From c837c0d9cb16f9f718bf40e96d2537d893e29746 Mon Sep 17 00:00:00 2001
From: ntohidi <nasrin@kidocode.com>
Date: Sat, 11 Apr 2026 17:27:18 +0800
Subject: [PATCH] fix(chunking): preserve sentence order in NlpSentenceChunking
 (#1909)
MIME-Version: 1.0
Content-Type: text/plain; charset=UTF-8
Content-Transfer-Encoding: 8bit

Remove broken re-import of load_nltk_punkt (already imported at module level).
Replace list(set(sens)) with plain return — set() destroyed document order
and silently dropped duplicate sentences.
---
 crawl4ai/chunking_strategy.py | 3 +--
 1 file changed, 1 insertion(+), 2 deletions(-)

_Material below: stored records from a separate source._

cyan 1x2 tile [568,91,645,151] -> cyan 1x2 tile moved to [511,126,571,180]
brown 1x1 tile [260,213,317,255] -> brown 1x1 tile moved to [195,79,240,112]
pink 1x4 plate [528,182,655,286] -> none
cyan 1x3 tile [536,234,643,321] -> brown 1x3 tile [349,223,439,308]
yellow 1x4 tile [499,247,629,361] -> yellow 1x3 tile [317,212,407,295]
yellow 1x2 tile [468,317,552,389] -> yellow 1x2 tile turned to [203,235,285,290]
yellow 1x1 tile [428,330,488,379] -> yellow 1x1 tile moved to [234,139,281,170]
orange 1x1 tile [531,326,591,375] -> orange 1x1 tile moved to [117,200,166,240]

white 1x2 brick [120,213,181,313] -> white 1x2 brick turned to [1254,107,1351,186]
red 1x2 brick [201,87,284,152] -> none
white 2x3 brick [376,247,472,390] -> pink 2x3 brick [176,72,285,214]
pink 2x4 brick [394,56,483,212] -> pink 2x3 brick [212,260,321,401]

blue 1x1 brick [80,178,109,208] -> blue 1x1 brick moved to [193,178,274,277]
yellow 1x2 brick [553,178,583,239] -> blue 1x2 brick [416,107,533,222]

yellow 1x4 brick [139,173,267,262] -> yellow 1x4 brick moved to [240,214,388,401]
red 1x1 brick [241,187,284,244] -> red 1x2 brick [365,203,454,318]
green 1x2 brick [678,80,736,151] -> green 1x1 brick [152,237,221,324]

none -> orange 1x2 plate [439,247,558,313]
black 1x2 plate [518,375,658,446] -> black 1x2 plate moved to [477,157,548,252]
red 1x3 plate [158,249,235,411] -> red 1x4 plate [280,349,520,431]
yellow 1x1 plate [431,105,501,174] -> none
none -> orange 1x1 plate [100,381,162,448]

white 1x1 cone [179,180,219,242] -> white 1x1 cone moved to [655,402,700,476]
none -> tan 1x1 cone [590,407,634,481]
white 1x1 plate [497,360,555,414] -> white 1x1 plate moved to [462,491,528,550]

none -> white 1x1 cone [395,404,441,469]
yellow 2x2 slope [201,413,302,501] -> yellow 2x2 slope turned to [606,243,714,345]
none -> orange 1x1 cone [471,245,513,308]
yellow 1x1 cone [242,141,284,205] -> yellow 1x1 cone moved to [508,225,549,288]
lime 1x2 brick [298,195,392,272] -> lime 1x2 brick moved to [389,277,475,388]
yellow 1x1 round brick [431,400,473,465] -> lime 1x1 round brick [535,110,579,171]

diff --git a/crawl4ai/chunking_strategy.py b/crawl4ai/chunking_strategy.py
index f46cb667c..a0bfe1bf4 100644
--- a/crawl4ai/chunking_strategy.py
+++ b/crawl4ai/chunking_strategy.py
@@ -71,7 +71,6 @@ def __init__(self, **kwargs):
         """
         Initialize the NlpSentenceChunking object.
         """
-        from crawl4ai.le.legacy.model_loader import load_nltk_punkt
         load_nltk_punkt()
 
     def chunk(self, text: str) -> list:
@@ -86,7 +85,7 @@ def chunk(self, text: str) -> list:
         sentences = sent_tokenize(text)
         sens = [sent.strip() for sent in sentences]
 
-        return list(set(sens))
+        return sens
 
 
 # Topic-based segmentation using TextTiling